▸ WORK ITEM
Could the data underneath be repeated exactly, in full?

Start of DATASET RECORDS

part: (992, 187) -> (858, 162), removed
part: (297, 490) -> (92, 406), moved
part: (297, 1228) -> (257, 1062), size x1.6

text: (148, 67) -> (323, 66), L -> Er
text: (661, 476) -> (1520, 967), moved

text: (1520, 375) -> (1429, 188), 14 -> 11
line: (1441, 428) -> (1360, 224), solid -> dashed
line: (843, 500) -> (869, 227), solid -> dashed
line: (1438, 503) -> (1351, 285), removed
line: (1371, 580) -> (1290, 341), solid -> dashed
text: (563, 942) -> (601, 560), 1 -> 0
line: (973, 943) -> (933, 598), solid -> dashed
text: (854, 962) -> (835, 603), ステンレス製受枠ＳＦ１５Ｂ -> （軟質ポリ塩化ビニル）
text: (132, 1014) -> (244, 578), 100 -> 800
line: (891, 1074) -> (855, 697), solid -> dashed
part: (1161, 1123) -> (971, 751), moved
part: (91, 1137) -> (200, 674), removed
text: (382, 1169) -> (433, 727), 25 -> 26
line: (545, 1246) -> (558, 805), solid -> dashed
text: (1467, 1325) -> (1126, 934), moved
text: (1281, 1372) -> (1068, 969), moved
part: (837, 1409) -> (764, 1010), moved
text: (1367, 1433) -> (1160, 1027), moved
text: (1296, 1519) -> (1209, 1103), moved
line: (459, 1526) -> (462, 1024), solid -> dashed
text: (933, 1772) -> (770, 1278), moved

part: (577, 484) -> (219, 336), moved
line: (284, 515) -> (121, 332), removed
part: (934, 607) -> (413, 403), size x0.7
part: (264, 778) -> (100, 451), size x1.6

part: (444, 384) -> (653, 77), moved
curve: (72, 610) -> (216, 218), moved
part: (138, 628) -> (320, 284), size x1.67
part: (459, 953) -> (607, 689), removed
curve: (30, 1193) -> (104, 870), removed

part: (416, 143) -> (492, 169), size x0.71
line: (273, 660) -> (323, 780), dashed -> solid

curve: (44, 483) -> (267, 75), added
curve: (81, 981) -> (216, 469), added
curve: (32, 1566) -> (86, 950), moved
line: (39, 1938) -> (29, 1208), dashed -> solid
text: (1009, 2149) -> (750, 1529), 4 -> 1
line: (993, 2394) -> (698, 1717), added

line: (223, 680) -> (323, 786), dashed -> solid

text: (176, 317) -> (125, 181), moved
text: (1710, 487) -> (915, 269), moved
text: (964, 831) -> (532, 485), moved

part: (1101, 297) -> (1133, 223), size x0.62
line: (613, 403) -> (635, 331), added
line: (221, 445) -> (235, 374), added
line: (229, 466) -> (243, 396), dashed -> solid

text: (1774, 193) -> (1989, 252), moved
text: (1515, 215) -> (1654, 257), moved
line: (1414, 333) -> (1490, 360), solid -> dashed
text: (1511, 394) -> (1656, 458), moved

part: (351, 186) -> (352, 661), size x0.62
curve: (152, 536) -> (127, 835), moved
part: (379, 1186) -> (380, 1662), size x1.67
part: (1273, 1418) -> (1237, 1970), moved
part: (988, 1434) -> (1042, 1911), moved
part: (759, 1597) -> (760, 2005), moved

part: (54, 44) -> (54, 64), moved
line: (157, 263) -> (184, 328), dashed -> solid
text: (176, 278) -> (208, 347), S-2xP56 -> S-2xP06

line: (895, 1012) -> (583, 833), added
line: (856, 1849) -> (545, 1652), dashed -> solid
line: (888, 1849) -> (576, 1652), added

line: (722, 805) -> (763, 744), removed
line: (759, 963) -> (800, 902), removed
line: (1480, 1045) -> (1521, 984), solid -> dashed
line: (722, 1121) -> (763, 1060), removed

End of DATASET RECORDS

▸ ANSWER SECTION
part: (992, 187) -> (858, 162), removed
part: (297, 490) -> (92, 406), moved
part: (297, 1228) -> (257, 1062), size x1.6

text: (148, 67) -> (323, 66), L -> Er
text: (661, 476) -> (1520, 967), moved

text: (1520, 375) -> (1429, 188), 14 -> 11
line: (1441, 428) -> (1360, 224), solid -> dashed
line: (843, 500) -> (869, 227), solid -> dashed
line: (1438, 503) -> (1351, 285), removed
line: (1371, 580) -> (1290, 341), solid -> dashed
text: (563, 942) -> (601, 560), 1 -> 0
line: (973, 943) -> (933, 598), solid -> dashed
text: (854, 962) -> (835, 603), ステンレス製受枠ＳＦ１５Ｂ -> （軟質ポリ塩化ビニル）
text: (132, 1014) -> (244, 578), 100 -> 800
line: (891, 1074) -> (855, 697), solid -> dashed
part: (1161, 1123) -> (971, 751), moved
part: (91, 1137) -> (200, 674), removed
text: (382, 1169) -> (433, 727), 25 -> 26
line: (545, 1246) -> (558, 805), solid -> dashed
text: (1467, 1325) -> (1126, 934), moved
text: (1281, 1372) -> (1068, 969), moved
part: (837, 1409) -> (764, 1010), moved
text: (1367, 1433) -> (1160, 1027), moved
text: (1296, 1519) -> (1209, 1103), moved
line: (459, 1526) -> (462, 1024), solid -> dashed
text: (933, 1772) -> (770, 1278), moved

part: (577, 484) -> (219, 336), moved
line: (284, 515) -> (121, 332), removed
part: (934, 607) -> (413, 403), size x0.7
part: (264, 778) -> (100, 451), size x1.6

part: (444, 384) -> (653, 77), moved
curve: (72, 610) -> (216, 218), moved
part: (138, 628) -> (320, 284), size x1.67
part: (459, 953) -> (607, 689), removed
curve: (30, 1193) -> (104, 870), removed

part: (416, 143) -> (492, 169), size x0.71
line: (273, 660) -> (323, 780), dashed -> solid

curve: (44, 483) -> (267, 75), added
curve: (81, 981) -> (216, 469), added
curve: (32, 1566) -> (86, 950), moved
line: (39, 1938) -> (29, 1208), dashed -> solid
text: (1009, 2149) -> (750, 1529), 4 -> 1
line: (993, 2394) -> (698, 1717), added

line: (223, 680) -> (323, 786), dashed -> solid

text: (176, 317) -> (125, 181), moved
text: (1710, 487) -> (915, 269), moved
text: (964, 831) -> (532, 485), moved

part: (1101, 297) -> (1133, 223), size x0.62
line: (613, 403) -> (635, 331), added
line: (221, 445) -> (235, 374), added
line: (229, 466) -> (243, 396), dashed -> solid

text: (1774, 193) -> (1989, 252), moved
text: (1515, 215) -> (1654, 257), moved
line: (1414, 333) -> (1490, 360), solid -> dashed
text: (1511, 394) -> (1656, 458), moved

part: (351, 186) -> (352, 661), size x0.62
curve: (152, 536) -> (127, 835), moved
part: (379, 1186) -> (380, 1662), size x1.67
part: (1273, 1418) -> (1237, 1970), moved
part: (988, 1434) -> (1042, 1911), moved
part: (759, 1597) -> (760, 2005), moved

part: (54, 44) -> (54, 64), moved
line: (157, 263) -> (184, 328), dashed -> solid
text: (176, 278) -> (208, 347), S-2xP56 -> S-2xP06

line: (895, 1012) -> (583, 833), added
line: (856, 1849) -> (545, 1652), dashed -> solid
line: (888, 1849) -> (576, 1652), added

line: (722, 805) -> (763, 744), removed
line: (759, 963) -> (800, 902), removed
line: (1480, 1045) -> (1521, 984), solid -> dashed
line: (722, 1121) -> (763, 1060), removed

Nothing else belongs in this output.